Firstly, political culture in Holy Israel tolerated no secular separation of politics from religion. In both David and Solomon (‘alaihim al-Salām) the religious/spiritual head of the community (i.e., the Prophet), was also himself, King or Head of State.

Secondly, the polity and State recognized the One God as Sovereign (al-Malik), and to Him belonged the Kingdom (al-Mulk), and hence Israel was the Kingdom of the One God on earth.

Thirdly, the One God’s authority and law were both supreme in this model of a State.

In the secular European model on the other hand, sovereignty was taken away from the One God and vested in the polity and republican state (even when it formally remained a monarchy). That was blasphemy (Shirk). The One God was further stripped of supreme authority and law and these also were vested in the people and the republican state, and were institutionalized in secular government (administration, judiciary and legislature). That, also, was blasphemy (Shirk). The people not only assumed supreme authority and installed their own man-made law as supreme law, they even went on, and recklessly so, to make legally permissible that which the One God had Himself prohibited. Such was the case, for example, with the Divine prohibition of ‘lending money on interest’, gambling and lottery, etc. The Qur’ān has described all these efforts to ‘play God’ as blasphemy (Shirk), which is the one sin that Allah Most High has warned that He would never forgive. I guess that someone would respond by accusing the One God of being fundamentalist.

When a people turn away from the One God, as they most certainly do in political secularism and the secular republican state, the Qur’ān has warned that they would eventually forget Him and would pay the price of forgetting themselves (i.e., forget their human status or forget what it means to be a Muslim).

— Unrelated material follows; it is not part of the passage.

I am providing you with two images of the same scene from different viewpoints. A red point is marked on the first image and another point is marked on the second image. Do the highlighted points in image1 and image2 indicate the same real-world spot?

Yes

Their conduct would eventually become worse than that of wild beasts. Prophet Muhammad (sallalahu ‘alaihi wa sallam) prophesied that they would eventually engage in sexual intercourse in public like donkeys. There is an abundance of evidence that mainstream society in this so-called progressive modern age is heading down that road and is already approaching the fulfillment of the prophecy of roadside sex.

The Islamic Khilāfah differs in no way whatsoever from the model of the Holy State of Israel except that Prophet Muhammad, the Prophet/Head of State, was recognized as Servant of Allah rather than King! Prophet Muhammad (sallalahu ‘alaihi wa sallam) has prophesied that the Islamic Khilāfah would be restored at that time when Jesus (‘alaihi al-Salām) returns.

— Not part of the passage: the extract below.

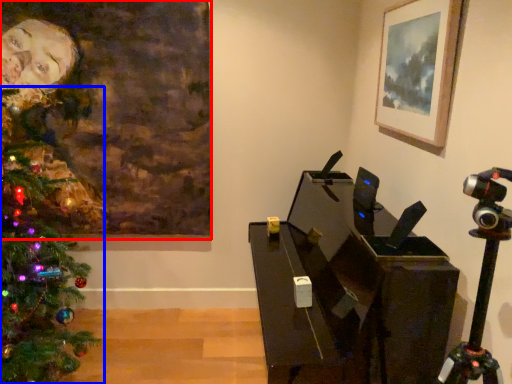
Question: Among these objects, which one is nearest to the camera, picture frame (highlighted by a red box) or christmas tree (highlighted by a blue box)?

Choices:
 (A) picture frame
 (B) christmas tree

Answer: (B)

“How will you be (at that time) when the Son of Mary descends amongst you and your Imām would be from within your ownselves.”

(Sahih Bukhari)

I believe that historic moment is now so close that children now at school will live to see the return of the Islamic Caliphate (Khilāfah).

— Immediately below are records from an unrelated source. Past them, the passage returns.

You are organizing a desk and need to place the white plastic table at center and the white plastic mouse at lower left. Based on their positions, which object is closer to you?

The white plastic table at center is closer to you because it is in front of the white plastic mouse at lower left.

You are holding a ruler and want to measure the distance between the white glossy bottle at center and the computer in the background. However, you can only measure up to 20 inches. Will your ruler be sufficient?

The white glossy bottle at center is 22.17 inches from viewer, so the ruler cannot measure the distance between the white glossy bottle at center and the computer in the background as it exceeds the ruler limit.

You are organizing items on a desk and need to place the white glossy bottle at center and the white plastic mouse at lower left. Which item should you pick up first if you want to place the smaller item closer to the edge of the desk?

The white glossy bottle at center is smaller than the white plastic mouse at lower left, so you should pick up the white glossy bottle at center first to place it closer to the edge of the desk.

It will surely come as quite a surprise to our readers to learn that the same Iqbāl who provided the theoretical foundations for the emergence of the modern republican Pakistan after the model of Mustafa Kamal’s modern secular Turkey, is also the hero of those Pakistani Muslims who fervently long for the restoration of the Islamic Caliphate (Khilāfah) and Dar al-Islam that the modern secular republican state was specifically designed to supersede and permanently replace. Iqbāl, in verse, urged the restoration of the Islamic Caliphate (Khilāfah), and sought (eloquently and passionately) that mobilization of the Islamic spirit that would make it possible:

“Taa Khilafat kee bina dunyah main ho phir ustawaar,

Laa kahein say dhoond kar aslaaf ka qalb-o-jigar.”

“In order to strengthen or vitalize the cause of the restoration of the Caliphate in this world

it is imperative that we locate and rebuild the heart and liver,

i.e., the courage, faith and mettle of the first Muslims.”